We were in a situation in 1980s and early 1990s when we had few or no fluoroquinolone-resistant bacteria in our food supply. Nor did we have bacterial strains resistant to 3rd generation cephalosporins. Unfortunately this is now common. We now in many countries have very large percentages of strains resistant to these “Critically Important” antibiotics found in food animals and in foods. We need to do whatever we can to stop this also happening with carbapenems. Now is the time to act. Not risk only doing something ineffective in 10 years time because the problem is already widespread.
My suggestion is that Codex adopts or introduces rules or recommendations that:
- Prohibits the use of carbapenems use in food animals, and
- Prohibits the presence of carbapenem-resistant Salmonella or coli in foods.
To ensure carbapenems were not used in food animal would mean some monitoring to ensure Maximum Residue Limits (MRLs) were met. MRL’s in all countries should be set at a level of zero as carbapenems are not currently approved for use in food animals in any countries. We need to also monitor indicator bacteria (Salmonella and E.coli) to ensure that no carbapenem-resistant strains of Salmonella or E.coli are present in foods (and food animals).

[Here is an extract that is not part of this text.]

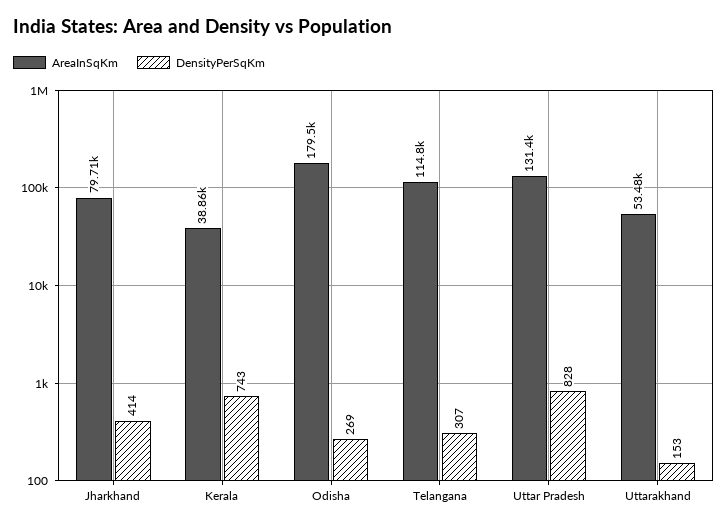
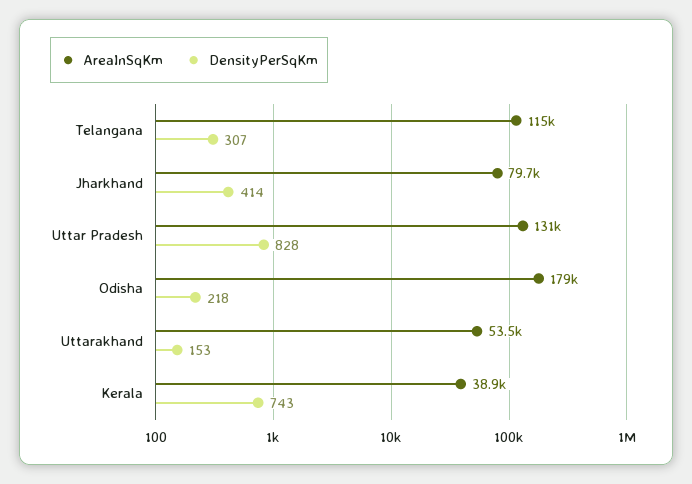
DensityPerSqKm, Odisha: 269 -> 218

Codex seems to act on requests and advice from individual countries. We need to all approach our own governments and agencies in our countries that deal with Codex. I think proposals to control carbapenem resistance would be supported by all Scandinavian countries plus The Netherlands, France, Germany, the UK, Japan, South Korea, Australia and New Zealand. Hopefully all countries might come on board.
If these two prohibitions could occur, people around the world would benefit – now and more importantly in the future. We need to prevent a recurrence of the fluoroquinolone and 3rd generation cephalosporin resistance problem with now large numbers of food animals and foods around the world containing these resistant bacteria.
Peter Collignon. Infectious Diseases physician and microbiologist. Canberra Hospital and Professor Medical School, Australian National University.